Stored entries

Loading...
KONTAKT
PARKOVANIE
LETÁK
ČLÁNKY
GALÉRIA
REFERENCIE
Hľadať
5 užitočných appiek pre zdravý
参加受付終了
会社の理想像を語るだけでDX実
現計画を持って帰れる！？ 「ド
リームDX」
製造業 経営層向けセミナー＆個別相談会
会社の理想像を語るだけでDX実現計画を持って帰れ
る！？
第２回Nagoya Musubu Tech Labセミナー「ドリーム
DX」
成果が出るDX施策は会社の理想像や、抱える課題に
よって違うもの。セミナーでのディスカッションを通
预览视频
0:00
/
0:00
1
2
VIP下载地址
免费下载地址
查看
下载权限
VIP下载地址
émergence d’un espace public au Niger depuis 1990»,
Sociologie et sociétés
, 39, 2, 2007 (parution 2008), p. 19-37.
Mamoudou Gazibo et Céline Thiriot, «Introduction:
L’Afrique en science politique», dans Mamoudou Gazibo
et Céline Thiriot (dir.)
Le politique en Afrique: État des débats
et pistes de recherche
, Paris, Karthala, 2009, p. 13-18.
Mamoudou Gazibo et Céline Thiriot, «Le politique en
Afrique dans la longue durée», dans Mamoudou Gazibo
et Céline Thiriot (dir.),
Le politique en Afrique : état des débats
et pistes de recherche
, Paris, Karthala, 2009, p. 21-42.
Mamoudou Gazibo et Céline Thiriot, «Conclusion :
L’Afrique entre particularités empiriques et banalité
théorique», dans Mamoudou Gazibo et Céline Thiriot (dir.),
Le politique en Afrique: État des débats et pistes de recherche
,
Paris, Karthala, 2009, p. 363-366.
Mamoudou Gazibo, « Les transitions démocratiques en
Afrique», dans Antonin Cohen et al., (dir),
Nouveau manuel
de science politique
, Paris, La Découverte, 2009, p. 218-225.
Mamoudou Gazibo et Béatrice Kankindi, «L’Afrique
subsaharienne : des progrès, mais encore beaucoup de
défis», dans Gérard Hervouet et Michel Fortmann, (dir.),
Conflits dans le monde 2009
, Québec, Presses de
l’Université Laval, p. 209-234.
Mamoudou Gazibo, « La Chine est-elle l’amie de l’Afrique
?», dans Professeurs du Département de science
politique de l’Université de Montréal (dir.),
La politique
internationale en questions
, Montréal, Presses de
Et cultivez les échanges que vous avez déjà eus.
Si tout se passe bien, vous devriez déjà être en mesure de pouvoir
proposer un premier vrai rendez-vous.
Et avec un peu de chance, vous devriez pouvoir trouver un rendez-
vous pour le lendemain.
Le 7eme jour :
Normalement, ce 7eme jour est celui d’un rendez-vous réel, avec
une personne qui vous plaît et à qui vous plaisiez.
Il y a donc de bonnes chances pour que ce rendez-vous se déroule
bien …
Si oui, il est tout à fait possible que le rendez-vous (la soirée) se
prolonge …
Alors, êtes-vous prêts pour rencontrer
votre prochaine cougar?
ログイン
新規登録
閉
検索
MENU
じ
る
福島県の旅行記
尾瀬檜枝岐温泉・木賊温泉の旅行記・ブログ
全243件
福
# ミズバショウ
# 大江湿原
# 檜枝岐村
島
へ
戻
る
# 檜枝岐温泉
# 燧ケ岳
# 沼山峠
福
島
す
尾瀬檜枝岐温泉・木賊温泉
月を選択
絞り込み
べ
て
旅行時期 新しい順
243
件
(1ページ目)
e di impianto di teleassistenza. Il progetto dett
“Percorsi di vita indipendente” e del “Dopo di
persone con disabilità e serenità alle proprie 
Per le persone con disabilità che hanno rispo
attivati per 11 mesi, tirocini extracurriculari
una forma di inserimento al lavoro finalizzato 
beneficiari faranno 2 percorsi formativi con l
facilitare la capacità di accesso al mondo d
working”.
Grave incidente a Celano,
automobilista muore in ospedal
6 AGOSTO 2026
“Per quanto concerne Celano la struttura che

#### What is needed
Return the text of every record above, line for line and unchanged.

#### Exercise solution
Loading...
KONTAKT
PARKOVANIE
LETÁK
ČLÁNKY
GALÉRIA
REFERENCIE
Hľadať
5 užitočných appiek pre zdravý
参加受付終了
会社の理想像を語るだけでDX実
現計画を持って帰れる！？ 「ド
リームDX」
製造業 経営層向けセミナー＆個別相談会
会社の理想像を語るだけでDX実現計画を持って帰れ
る！？
第２回Nagoya Musubu Tech Labセミナー「ドリーム
DX」
成果が出るDX施策は会社の理想像や、抱える課題に
よって違うもの。セミナーでのディスカッションを通
预览视频
0:00
/
0:00
1
2
VIP下载地址
免费下载地址
查看
下载权限
VIP下载地址
émergence d’un espace public au Niger depuis 1990»,
Sociologie et sociétés
, 39, 2, 2007 (parution 2008), p. 19-37.
Mamoudou Gazibo et Céline Thiriot, «Introduction:
L’Afrique en science politique», dans Mamoudou Gazibo
et Céline Thiriot (dir.)
Le politique en Afrique: État des débats
et pistes de recherche
, Paris, Karthala, 2009, p. 13-18.
Mamoudou Gazibo et Céline Thiriot, «Le politique en
Afrique dans la longue durée», dans Mamoudou Gazibo
et Céline Thiriot (dir.),
Le politique en Afrique : état des débats
et pistes de recherche
, Paris, Karthala, 2009, p. 21-42.
Mamoudou Gazibo et Céline Thiriot, «Conclusion :
L’Afrique entre particularités empiriques et banalité
théorique», dans Mamoudou Gazibo et Céline Thiriot (dir.),
Le politique en Afrique: État des débats et pistes de recherche
,
Paris, Karthala, 2009, p. 363-366.
Mamoudou Gazibo, « Les transitions démocratiques en
Afrique», dans Antonin Cohen et al., (dir),
Nouveau manuel
de science politique
, Paris, La Découverte, 2009, p. 218-225.
Mamoudou Gazibo et Béatrice Kankindi, «L’Afrique
subsaharienne : des progrès, mais encore beaucoup de
défis», dans Gérard Hervouet et Michel Fortmann, (dir.),
Conflits dans le monde 2009
, Québec, Presses de
l’Université Laval, p. 209-234.
Mamoudou Gazibo, « La Chine est-elle l’amie de l’Afrique
?», dans Professeurs du Département de science
politique de l’Université de Montréal (dir.),
La politique
internationale en questions
, Montréal, Presses de
Et cultivez les échanges que vous avez déjà eus.
Si tout se passe bien, vous devriez déjà être en mesure de pouvoir
proposer un premier vrai rendez-vous.
Et avec un peu de chance, vous devriez pouvoir trouver un rendez-
vous pour le lendemain.
Le 7eme jour :
Normalement, ce 7eme jour est celui d’un rendez-vous réel, avec
une personne qui vous plaît et à qui vous plaisiez.
Il y a donc de bonnes chances pour que ce rendez-vous se déroule
bien …
Si oui, il est tout à fait possible que le rendez-vous (la soirée) se
prolonge …
Alors, êtes-vous prêts pour rencontrer
votre prochaine cougar?
ログイン
新規登録
閉
検索
MENU
じ
る
福島県の旅行記
尾瀬檜枝岐温泉・木賊温泉の旅行記・ブログ
全243件
福
# ミズバショウ
# 大江湿原
# 檜枝岐村
島
へ
戻
る
# 檜枝岐温泉
# 燧ケ岳
# 沼山峠
福
島
す
尾瀬檜枝岐温泉・木賊温泉
月を選択
絞り込み
べ
て
旅行時期 新しい順
243
件
(1ページ目)
e di impianto di teleassistenza. Il progetto dett
“Percorsi di vita indipendente” e del “Dopo di
persone con disabilità e serenità alle proprie 
Per le persone con disabilità che hanno rispo
attivati per 11 mesi, tirocini extracurriculari
una forma di inserimento al lavoro finalizzato 
beneficiari faranno 2 percorsi formativi con l
facilitare la capacità di accesso al mondo d
working”.
Grave incidente a Celano,
automobilista muore in ospedal
6 AGOSTO 2026
“Per quanto concerne Celano la struttura che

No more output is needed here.